START Data provided

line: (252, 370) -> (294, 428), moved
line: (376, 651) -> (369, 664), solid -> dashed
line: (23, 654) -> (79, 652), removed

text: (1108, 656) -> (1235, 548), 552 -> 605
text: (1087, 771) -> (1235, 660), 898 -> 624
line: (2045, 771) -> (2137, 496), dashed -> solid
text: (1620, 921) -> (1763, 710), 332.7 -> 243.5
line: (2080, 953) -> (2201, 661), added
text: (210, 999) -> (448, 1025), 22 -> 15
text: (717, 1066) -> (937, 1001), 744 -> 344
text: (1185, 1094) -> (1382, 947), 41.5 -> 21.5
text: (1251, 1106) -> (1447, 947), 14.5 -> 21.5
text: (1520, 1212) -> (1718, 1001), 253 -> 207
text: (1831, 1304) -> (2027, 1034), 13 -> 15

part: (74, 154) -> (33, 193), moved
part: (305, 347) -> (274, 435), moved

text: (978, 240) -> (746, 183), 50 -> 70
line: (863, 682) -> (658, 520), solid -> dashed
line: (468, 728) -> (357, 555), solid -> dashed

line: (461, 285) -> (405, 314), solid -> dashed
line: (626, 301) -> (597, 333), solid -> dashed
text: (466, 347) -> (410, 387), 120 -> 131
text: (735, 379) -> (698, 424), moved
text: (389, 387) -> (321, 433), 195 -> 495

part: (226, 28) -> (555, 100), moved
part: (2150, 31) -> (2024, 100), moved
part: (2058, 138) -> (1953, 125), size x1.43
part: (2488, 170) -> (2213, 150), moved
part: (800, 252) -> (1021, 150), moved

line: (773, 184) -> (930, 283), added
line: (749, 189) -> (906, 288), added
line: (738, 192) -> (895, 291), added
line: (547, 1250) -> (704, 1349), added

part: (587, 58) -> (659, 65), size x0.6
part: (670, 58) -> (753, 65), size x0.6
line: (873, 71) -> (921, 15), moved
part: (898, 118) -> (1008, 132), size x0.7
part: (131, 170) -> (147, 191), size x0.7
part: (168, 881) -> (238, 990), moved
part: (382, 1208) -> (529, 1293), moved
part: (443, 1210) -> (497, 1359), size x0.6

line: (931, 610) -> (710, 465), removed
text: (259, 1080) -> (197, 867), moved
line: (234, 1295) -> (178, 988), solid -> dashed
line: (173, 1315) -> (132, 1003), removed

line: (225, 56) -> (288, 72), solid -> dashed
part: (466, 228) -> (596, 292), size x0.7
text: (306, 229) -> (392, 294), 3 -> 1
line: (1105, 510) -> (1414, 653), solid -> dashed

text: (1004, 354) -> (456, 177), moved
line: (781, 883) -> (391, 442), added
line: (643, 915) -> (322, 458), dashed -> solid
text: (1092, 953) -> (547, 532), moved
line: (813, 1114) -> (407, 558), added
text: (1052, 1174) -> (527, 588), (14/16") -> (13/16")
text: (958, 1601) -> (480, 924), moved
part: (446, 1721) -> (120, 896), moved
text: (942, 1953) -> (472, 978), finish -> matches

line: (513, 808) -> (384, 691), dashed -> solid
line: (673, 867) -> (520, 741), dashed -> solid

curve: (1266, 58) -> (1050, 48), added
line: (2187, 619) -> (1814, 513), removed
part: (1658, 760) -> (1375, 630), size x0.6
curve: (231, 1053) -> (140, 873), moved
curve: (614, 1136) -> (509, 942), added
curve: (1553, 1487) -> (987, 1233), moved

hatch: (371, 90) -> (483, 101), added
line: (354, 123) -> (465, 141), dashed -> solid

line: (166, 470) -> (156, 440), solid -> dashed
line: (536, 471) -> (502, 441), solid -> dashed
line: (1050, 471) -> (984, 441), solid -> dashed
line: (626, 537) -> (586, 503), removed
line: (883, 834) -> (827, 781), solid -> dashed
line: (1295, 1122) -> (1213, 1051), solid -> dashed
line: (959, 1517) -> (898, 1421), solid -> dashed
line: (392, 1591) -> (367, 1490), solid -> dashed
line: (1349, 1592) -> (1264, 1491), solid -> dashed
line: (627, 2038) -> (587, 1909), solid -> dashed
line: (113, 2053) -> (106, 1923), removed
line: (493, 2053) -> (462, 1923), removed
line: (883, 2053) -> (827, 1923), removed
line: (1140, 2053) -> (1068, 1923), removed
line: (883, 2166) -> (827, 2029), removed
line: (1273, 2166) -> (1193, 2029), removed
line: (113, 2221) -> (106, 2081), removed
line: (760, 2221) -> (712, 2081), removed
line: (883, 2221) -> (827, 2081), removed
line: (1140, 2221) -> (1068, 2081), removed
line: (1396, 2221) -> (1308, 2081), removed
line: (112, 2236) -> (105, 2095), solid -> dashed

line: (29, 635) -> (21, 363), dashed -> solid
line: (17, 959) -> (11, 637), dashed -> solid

END Data provided

▸ Work order
Wherever the word "curve" turns up in the material, copy the whole line.

▸ Exercise result
curve: (1266, 58) -> (1050, 48), added
curve: (231, 1053) -> (140, 873), moved
curve: (614, 1136) -> (509, 942), added
curve: (1553, 1487) -> (987, 1233), moved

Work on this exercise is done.